• _TASK DIRECTIONS_:
Count the lines in the rows below that contain the string "chien", where uppercase and lowercase letters are treated as different. Reply with the number alone.

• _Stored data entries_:
◆ ◆ ◆ ◆

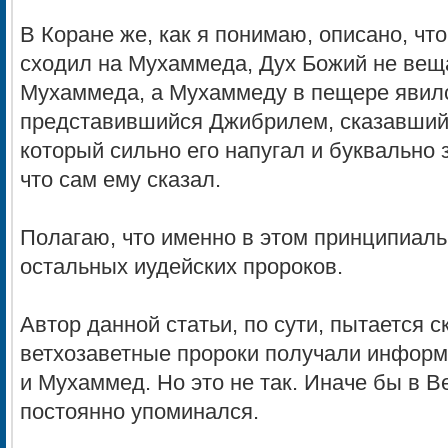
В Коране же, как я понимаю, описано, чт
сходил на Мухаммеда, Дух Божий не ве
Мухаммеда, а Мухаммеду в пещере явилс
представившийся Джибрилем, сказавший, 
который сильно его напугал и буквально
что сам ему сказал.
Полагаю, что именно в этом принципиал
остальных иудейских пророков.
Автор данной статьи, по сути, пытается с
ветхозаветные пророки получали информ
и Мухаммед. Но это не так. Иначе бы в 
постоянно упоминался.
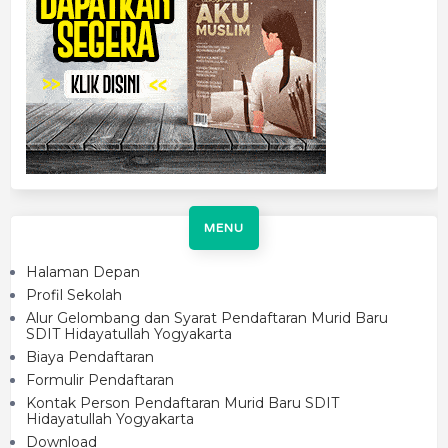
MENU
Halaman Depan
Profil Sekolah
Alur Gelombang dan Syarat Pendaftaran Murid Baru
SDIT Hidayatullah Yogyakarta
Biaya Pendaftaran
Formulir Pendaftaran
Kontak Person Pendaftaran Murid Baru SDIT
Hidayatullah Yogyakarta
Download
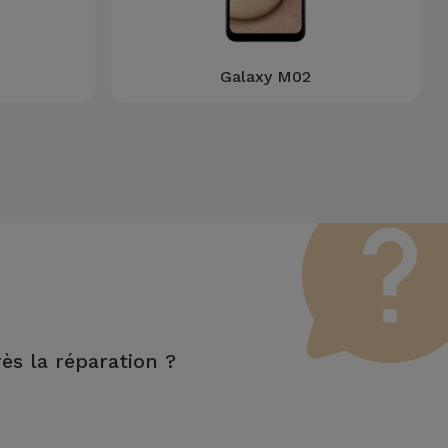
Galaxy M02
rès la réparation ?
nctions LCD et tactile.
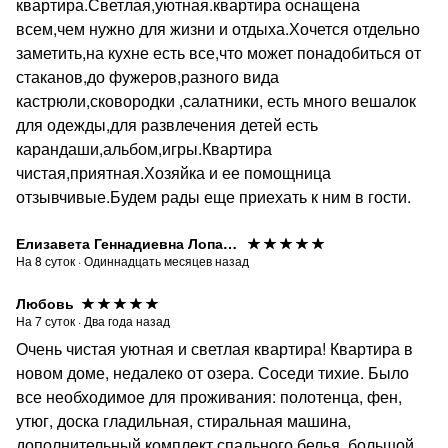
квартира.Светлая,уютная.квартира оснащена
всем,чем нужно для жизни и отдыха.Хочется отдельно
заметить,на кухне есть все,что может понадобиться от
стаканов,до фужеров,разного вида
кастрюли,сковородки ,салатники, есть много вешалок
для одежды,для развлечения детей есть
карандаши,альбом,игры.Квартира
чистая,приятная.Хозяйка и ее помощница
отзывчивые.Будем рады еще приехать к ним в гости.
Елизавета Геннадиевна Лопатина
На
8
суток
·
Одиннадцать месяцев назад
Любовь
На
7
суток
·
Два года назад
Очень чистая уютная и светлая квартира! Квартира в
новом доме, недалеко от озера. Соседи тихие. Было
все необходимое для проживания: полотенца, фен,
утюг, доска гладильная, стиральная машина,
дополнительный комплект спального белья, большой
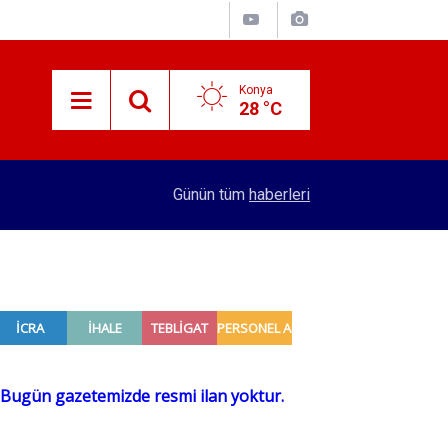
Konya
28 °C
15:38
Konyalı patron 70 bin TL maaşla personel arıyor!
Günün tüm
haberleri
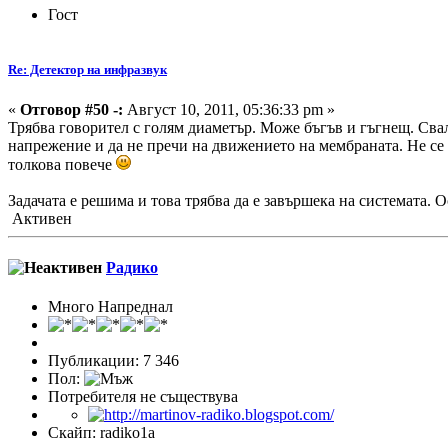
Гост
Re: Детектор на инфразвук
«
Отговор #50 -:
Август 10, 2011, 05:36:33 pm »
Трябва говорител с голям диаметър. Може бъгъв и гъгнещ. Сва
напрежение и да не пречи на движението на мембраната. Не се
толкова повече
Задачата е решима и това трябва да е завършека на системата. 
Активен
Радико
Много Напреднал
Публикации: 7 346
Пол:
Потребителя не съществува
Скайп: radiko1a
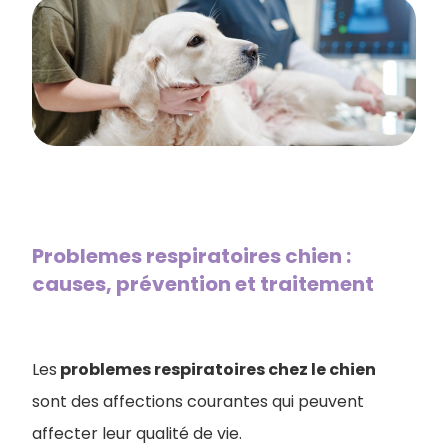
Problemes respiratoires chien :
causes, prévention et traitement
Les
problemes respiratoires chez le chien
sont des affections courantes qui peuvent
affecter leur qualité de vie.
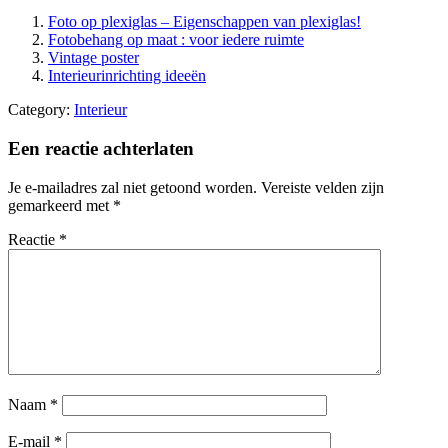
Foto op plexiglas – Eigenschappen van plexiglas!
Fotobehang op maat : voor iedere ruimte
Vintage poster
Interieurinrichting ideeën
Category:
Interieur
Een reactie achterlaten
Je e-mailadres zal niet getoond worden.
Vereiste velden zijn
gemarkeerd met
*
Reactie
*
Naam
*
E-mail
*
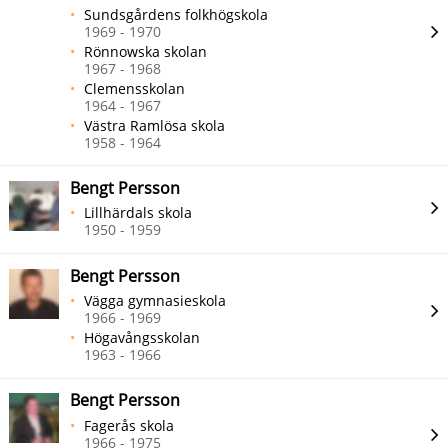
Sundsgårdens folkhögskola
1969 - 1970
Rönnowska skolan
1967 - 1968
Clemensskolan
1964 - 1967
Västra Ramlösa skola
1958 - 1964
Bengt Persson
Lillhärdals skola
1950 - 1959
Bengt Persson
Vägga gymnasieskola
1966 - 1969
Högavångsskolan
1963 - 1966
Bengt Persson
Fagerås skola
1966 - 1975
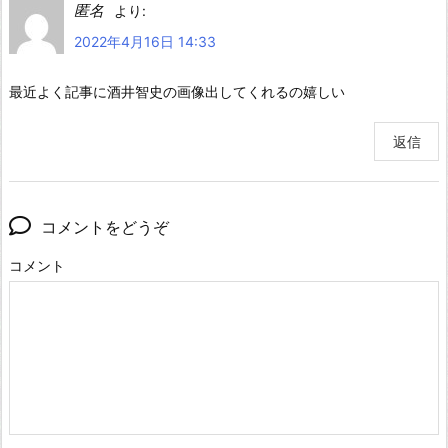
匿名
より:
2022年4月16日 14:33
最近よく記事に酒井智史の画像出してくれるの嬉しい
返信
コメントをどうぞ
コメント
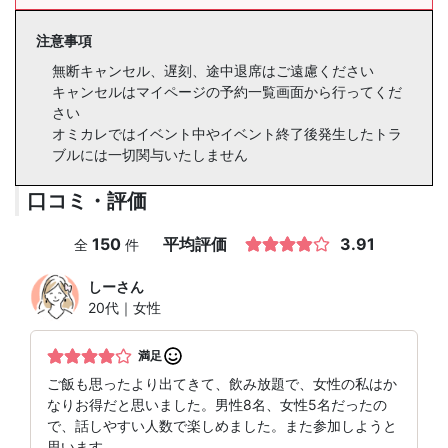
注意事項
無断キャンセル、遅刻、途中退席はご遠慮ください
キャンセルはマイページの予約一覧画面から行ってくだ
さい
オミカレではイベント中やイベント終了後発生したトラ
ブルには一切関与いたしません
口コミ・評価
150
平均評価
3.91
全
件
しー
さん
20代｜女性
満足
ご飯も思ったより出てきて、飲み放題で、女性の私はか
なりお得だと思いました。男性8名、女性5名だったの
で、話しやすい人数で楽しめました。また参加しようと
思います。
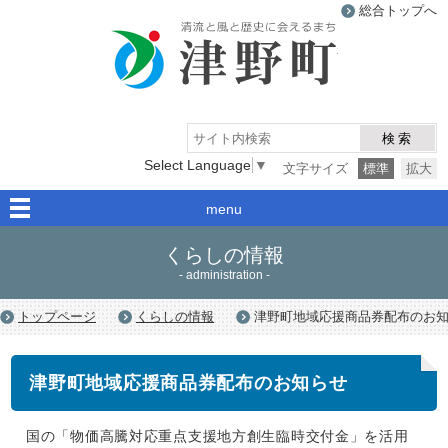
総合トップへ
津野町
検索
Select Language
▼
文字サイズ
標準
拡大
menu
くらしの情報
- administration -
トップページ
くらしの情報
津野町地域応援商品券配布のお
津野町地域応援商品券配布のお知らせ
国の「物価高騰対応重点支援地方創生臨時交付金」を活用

◆ ◆ ◆ ◆

• _EXERCISE OUTPUT_:
2